**Your assignment:**
Turn the listing below into a numbered list, one line per item, with any blank lines dropped.

=== Section Start ===

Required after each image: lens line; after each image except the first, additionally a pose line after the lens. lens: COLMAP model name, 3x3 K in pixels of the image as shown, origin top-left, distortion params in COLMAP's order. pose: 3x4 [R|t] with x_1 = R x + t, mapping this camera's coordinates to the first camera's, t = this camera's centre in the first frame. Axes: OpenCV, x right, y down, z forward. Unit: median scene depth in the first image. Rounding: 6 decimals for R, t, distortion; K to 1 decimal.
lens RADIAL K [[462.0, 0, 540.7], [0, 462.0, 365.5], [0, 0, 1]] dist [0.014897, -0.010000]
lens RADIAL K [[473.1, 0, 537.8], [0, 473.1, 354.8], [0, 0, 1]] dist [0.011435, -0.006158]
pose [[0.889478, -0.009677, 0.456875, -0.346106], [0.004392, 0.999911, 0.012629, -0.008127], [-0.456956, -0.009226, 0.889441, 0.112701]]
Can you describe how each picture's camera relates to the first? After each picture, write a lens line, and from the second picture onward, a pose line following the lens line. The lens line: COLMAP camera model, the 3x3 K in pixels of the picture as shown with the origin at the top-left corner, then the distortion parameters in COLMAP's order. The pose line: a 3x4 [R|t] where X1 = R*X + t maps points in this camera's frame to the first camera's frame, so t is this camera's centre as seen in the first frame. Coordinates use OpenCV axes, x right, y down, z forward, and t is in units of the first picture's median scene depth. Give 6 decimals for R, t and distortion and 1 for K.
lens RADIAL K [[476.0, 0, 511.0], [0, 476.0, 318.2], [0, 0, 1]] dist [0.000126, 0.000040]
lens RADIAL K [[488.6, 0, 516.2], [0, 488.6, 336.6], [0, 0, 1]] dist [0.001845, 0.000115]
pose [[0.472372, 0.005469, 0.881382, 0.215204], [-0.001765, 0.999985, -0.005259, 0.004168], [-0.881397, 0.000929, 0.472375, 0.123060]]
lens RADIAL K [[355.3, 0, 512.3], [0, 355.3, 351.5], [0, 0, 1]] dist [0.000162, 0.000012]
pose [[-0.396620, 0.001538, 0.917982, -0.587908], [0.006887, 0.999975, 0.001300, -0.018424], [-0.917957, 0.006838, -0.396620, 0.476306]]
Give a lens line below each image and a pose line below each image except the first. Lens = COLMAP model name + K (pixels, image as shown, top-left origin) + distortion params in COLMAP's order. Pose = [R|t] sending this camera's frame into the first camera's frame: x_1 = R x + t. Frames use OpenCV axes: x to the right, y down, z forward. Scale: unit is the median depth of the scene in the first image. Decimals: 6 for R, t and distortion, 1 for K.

=== Section End ===

**Solution for this problem:**
1. Required after each image: lens line; after each image except the first, additionally a pose line after the lens. lens: COLMAP model name, 3x3 K in pixels of the image as shown, origin top-left, distortion params in COLMAP's order. pose: 3x4 [R|t] with x_1 = R x + t, mapping this camera's coordinates to the first camera's, t = this camera's centre in the first frame. Axes: OpenCV, x right, y down, z forward. Unit: median scene depth in the first image. Rounding: 6 decimals for R, t, distortion; K to 1 decimal.
2. lens RADIAL K [[462.0, 0, 540.7], [0, 462.0, 365.5], [0, 0, 1]] dist [0.014897, -0.010000]
3. lens RADIAL K [[473.1, 0, 537.8], [0, 473.1, 354.8], [0, 0, 1]] dist [0.011435, -0.006158]
4. pose [[0.889478, -0.009677, 0.456875, -0.346106], [0.004392, 0.999911, 0.012629, -0.008127], [-0.456956, -0.009226, 0.889441, 0.112701]]
5. Can you describe how each picture's camera relates to the first? After each picture, write a lens line, and from the second picture onward, a pose line following the lens line. The lens line: COLMAP camera model, the 3x3 K in pixels of the picture as shown with the origin at the top-left corner, then the distortion parameters in COLMAP's order. The pose line: a 3x4 [R|t] where X1 = R*X + t maps points in this camera's frame to the first camera's frame, so t is this camera's centre as seen in the first frame. Coordinates use OpenCV axes, x right, y down, z forward, and t is in units of the first picture's median scene depth. Give 6 decimals for R, t and distortion and 1 for K.
6. lens RADIAL K [[476.0, 0, 511.0], [0, 476.0, 318.2], [0, 0, 1]] dist [0.000126, 0.000040]
7. lens RADIAL K [[488.6, 0, 516.2], [0, 488.6, 336.6], [0, 0, 1]] dist [0.001845, 0.000115]
8. pose [[0.472372, 0.005469, 0.881382, 0.215204], [-0.001765, 0.999985, -0.005259, 0.004168], [-0.881397, 0.000929, 0.472375, 0.123060]]
9. lens RADIAL K [[355.3, 0, 512.3], [0, 355.3, 351.5], [0, 0, 1]] dist [0.000162, 0.000012]
10. pose [[-0.396620, 0.001538, 0.917982, -0.587908], [0.006887, 0.999975, 0.001300, -0.018424], [-0.917957, 0.006838, -0.396620, 0.476306]]
11. Give a lens line below each image and a pose line below each image except the first. Lens = COLMAP model name + K (pixels, image as shown, top-left origin) + distortion params in COLMAP's order. Pose = [R|t] sending this camera's frame into the first camera's frame: x_1 = R x + t. Frames use OpenCV axes: x to the right, y down, z forward. Scale: unit is the median depth of the scene in the first image. Decimals: 6 for R, t and distortion, 1 for K.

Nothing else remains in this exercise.